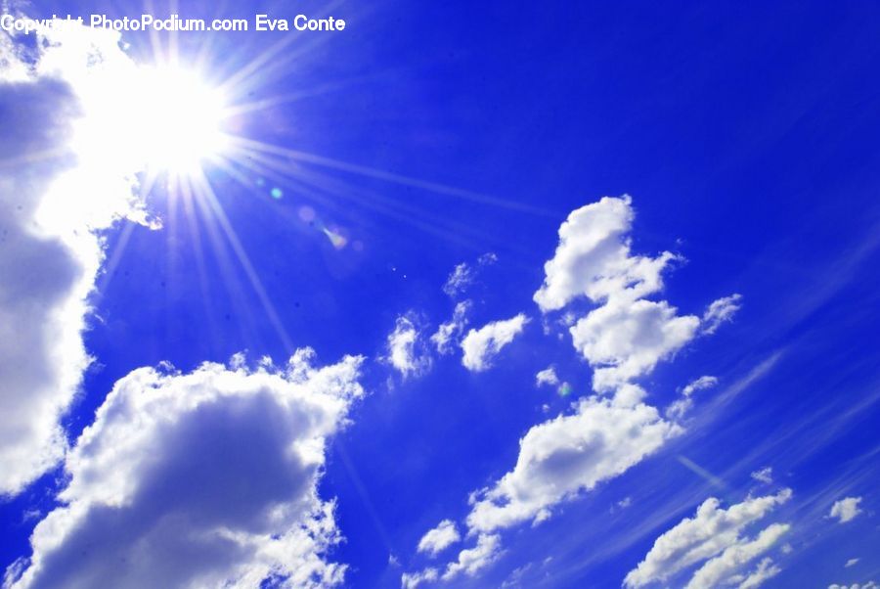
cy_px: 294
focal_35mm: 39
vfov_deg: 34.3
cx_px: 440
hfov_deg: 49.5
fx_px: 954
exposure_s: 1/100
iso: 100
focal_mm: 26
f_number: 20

┄┄┄┄┄┄┄┄┄┄

WHAT THIS TASK INVOLVES> Transcribe the preceding listing in its entirety and with exact wording, leaving out pictures.

RESULT FOR THIS TASK>
cy_px: 294
focal_35mm: 39
vfov_deg: 34.3
cx_px: 440
hfov_deg: 49.5
fx_px: 954
exposure_s: 1/100
iso: 100
focal_mm: 26
f_number: 20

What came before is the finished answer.